El següent article son alguns paràgrafs de l’article “Welcome to postnormal times” escrit per Ziauddin Sardar.
The concept of ‘postnormal’ was first introduced by Ravetz, the celebrated British philosopher of science, and the Argentinean mathematician Funtowicz .Working on the mathematics of risk, they noticed that the old image of science, where empirical data led to true conclusions and scientific reasoning led to correct policies, was no longer plausible .
‘The first decade of the 21st century has been a series of wake up calls’, says an advertisement for IBM. ‘These are system crises—from security, to climate, to food and water, to energy, to financial markets and more’ . What is unique about these crises is that they have occurred simultaneously: ‘we have never seen any era when we have been hit by all these multiple crisis at the one time’, says UN General Secretary, Ban Ki-moon . It is not just that things are going wrong; they are going wrong spectacularly, on a global scale, and in multiple and concurrent ways.
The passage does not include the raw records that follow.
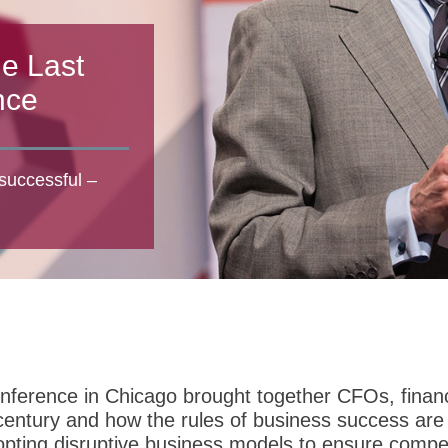
he Last
nce
successful –
erence in Chicago brought together CFOs, finance
t century and how the rules of business success a
pting disruptive business models to ensure competi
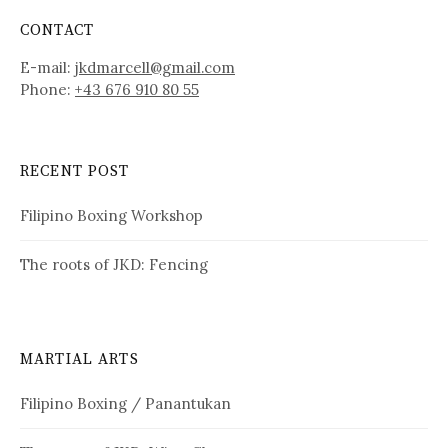
CONTACT
E-mail:
jkdmarcell@gmail.com
Phone:
+43 676 910 80 55
RECENT POST
Filipino Boxing Workshop
The roots of JKD: Fencing
MARTIAL ARTS
Filipino Boxing / Panantukan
We thus find ourselves in a situation that is far from normal; and have entered the domain of the postnormal.
Much of what Ravetz and Funtowicz said about science in the 1990s is now equally true about other disciplines—indeed, society as a whole. Everything from economics to international relations, markets to products in local shops, politics to dissent has become postnormal. There are very good reasons for this state of affairs. All of them are related to three c’s: complexity, chaos and contradictions—the forces that shape and propel postnormal times. It is important for us to understand these forces to negotiate a viable way forward.
Complexity is a natural by-product of the fact that most of our problems have a global scale.
Postnormal times exist in an epoch of chaos, where acceleration is the norm, predictability is rare, and small changes can lead to big consequences 
While we are bombarded with information on almost all and every subject, we have very limited capability to actually discern what is important and what is trivial.